### [Task item]
Could you copy the records below exactly, keeping none of the images?

### [Data listing]
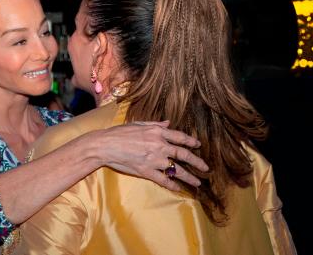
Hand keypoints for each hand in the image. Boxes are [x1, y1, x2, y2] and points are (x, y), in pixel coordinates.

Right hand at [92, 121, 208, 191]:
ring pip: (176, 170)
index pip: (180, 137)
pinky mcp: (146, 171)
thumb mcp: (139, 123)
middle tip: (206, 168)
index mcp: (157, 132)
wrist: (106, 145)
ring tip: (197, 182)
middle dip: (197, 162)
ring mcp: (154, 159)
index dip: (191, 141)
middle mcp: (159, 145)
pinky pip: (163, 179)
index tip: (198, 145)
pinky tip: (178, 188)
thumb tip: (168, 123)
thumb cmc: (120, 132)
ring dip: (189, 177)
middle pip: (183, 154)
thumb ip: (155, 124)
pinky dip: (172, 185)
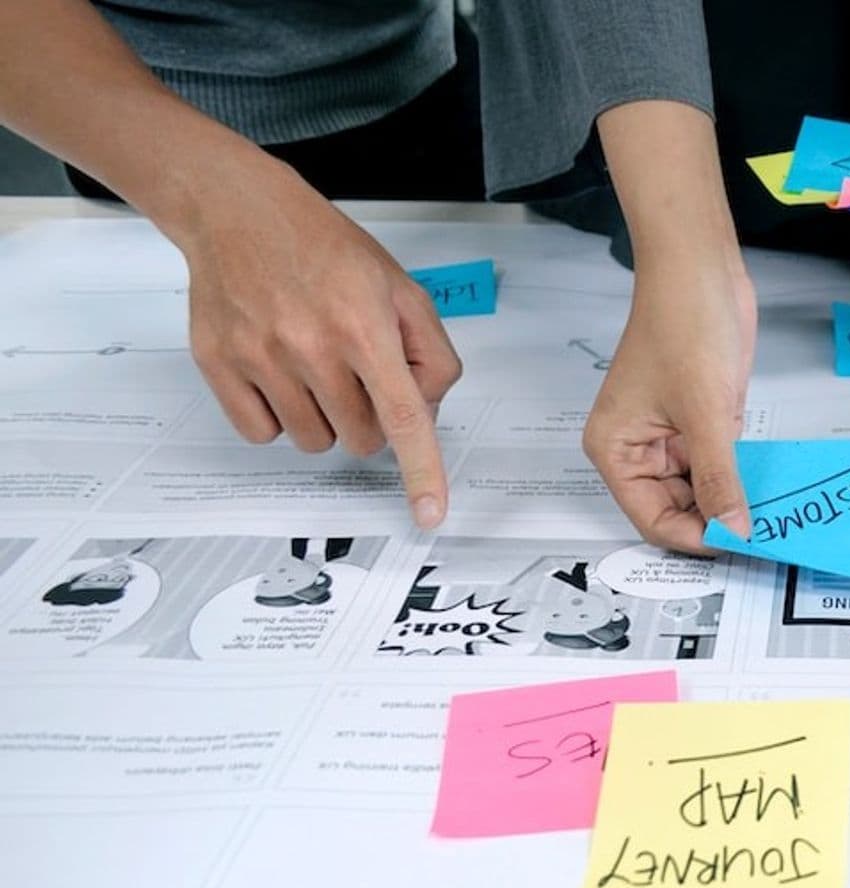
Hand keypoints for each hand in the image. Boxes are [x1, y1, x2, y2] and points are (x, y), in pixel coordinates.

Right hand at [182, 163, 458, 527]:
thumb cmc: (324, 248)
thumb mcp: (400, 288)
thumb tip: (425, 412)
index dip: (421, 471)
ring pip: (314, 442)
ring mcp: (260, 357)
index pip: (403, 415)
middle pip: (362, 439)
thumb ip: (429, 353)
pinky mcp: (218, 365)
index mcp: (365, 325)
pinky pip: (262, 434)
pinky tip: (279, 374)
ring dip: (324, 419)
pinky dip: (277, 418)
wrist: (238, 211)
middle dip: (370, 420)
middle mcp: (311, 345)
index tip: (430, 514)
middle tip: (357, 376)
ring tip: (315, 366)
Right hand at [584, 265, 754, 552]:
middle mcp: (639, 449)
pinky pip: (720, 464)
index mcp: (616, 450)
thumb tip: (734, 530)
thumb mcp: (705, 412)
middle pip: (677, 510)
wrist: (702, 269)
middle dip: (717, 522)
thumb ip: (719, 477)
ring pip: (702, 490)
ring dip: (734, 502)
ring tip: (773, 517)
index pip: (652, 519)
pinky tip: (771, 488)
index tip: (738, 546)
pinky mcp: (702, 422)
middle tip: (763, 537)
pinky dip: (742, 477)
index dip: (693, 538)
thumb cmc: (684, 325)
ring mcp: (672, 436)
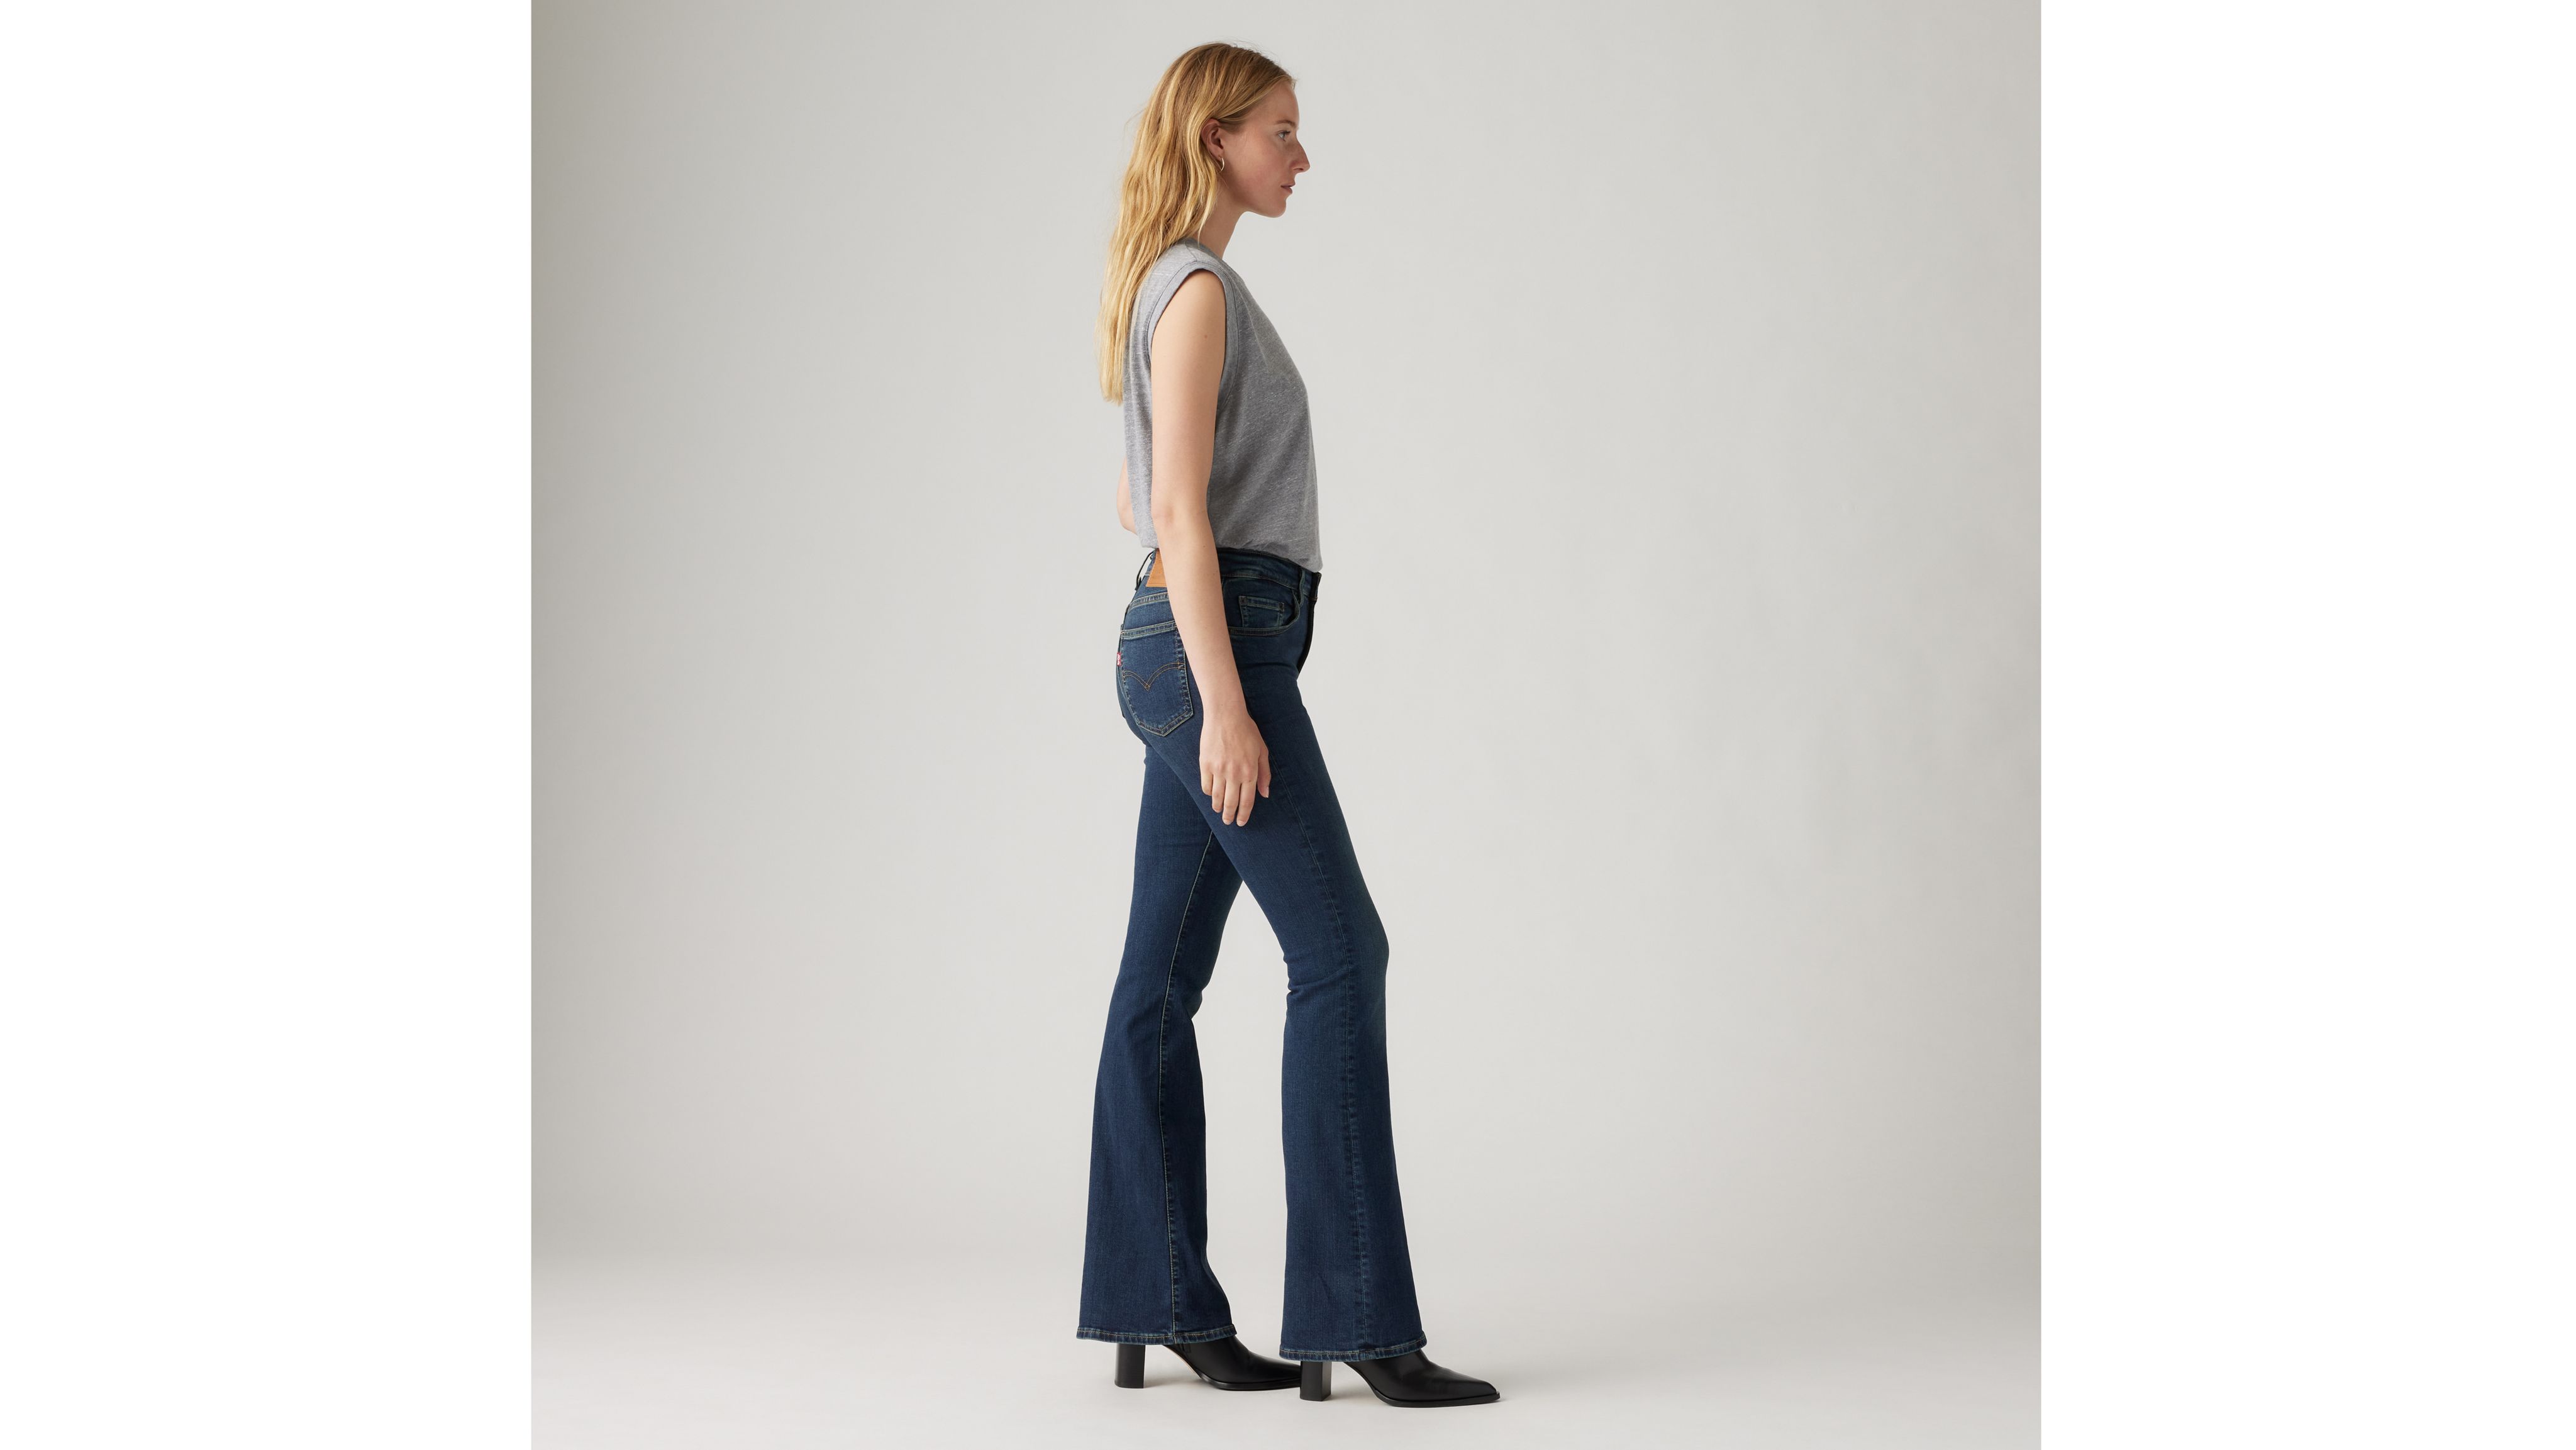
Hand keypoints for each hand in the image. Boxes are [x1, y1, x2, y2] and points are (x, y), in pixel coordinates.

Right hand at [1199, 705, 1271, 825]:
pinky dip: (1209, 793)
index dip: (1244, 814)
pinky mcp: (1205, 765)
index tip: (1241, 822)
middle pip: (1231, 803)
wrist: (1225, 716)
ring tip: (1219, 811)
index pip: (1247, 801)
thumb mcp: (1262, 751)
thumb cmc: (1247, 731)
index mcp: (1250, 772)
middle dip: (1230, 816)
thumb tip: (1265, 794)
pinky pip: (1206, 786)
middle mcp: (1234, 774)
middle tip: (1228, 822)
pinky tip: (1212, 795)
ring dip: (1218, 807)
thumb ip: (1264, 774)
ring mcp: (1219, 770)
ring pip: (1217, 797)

### [Completed exercise]
Hand keypoints for each hand in the image. Boxes are [x1, y1, x2, y2] and points are (x, y), in pixel coordinates.

Right hand at [92, 121, 208, 191]:
ring pip: (176, 170)
index pip: (180, 137)
pinky mcp: (146, 171)
thumb mcp: (139, 123)
middle tip: (206, 168)
index mcp: (157, 132)
wrist: (106, 145)
ring tip: (197, 182)
middle dip: (197, 162)
ring mcp: (154, 159)
index dip: (191, 141)
middle mcp: (159, 145)
pinky pip: (163, 179)
index tip: (198, 145)
pinky tip: (178, 188)
thumb tip: (168, 123)
thumb cmc: (120, 132)
ring dip: (189, 177)
middle pip: (183, 154)
thumb ip: (155, 124)
pinky dip: (172, 185)
Hand keypoints for each hand in the image. Boxes are [x1, y1, x2, y2] and points are (x, y), in pixel coordinates.

Right hand at [182, 163, 458, 527]:
thumb cmc: (324, 248)
thumb mcp: (400, 288)
thumb tip: (425, 412)
index dip: (421, 471)
ring pip: (314, 442)
ring mcp: (260, 357)
index pip: (403, 415)
middle pip: (362, 439)
thumb ip: (429, 353)
pinky mcp: (218, 365)
index mcp: (365, 325)
pinky pip: (262, 434)
pinky tip: (279, 374)
ring dip: (324, 419)
pinky dip: (277, 418)
wrist: (238, 211)
middle dip: (370, 420)
middle mcp: (311, 345)
index tip: (430, 514)
middle tip: (357, 376)
ring tip: (315, 366)
Right hand at [584, 265, 754, 552]:
middle mcp: (639, 449)
pinky pip: (720, 464)
index mcp: (616, 450)
thumb tip: (734, 530)
thumb mcp: (705, 412)
middle pip: (677, 510)
wrist: (702, 269)
middle dip: (717, 522)
thumb ip: (719, 477)
ring pip: (702, 490)
ring dip: (734, 502)
ring tip: (773, 517)
index pip: (652, 519)
pinky tip: (771, 488)
index tip: (738, 546)
pinky mcp: (702, 422)
middle tip: (763, 537)
pinky dip: (742, 477)
index dip: (693, 538)
thumb cmc: (684, 325)
ring mcp: (672, 436)
Hand keypoints for each hand in the image. Boxes are [x1, y1, x2, y2] and points are (x, y), in pixel coordinates.

Right hand at [1199, 705, 1271, 825]:
pinky dip: (1209, 793)
index dip: (1244, 814)
pinky mcp: (1205, 765)
index tip: (1241, 822)
middle pip: (1231, 803)
wrist: (1225, 716)
ring tip: (1219, 811)
index pip: (1247, 801)
thumb mcp: (1262, 751)
thumb cmc: (1247, 731)
index mcp: (1250, 772)
middle dip: (1230, 816)
thumb tip: (1265, 794)
pinky pip: (1206, 786)
middle mcp: (1234, 774)
middle tip: (1228, 822)
pinky tip: (1212, 795)
ring dip: (1218, 807)
thumb ip: (1264, 774)
ring mcp: (1219, 770)
ring pip: (1217, 797)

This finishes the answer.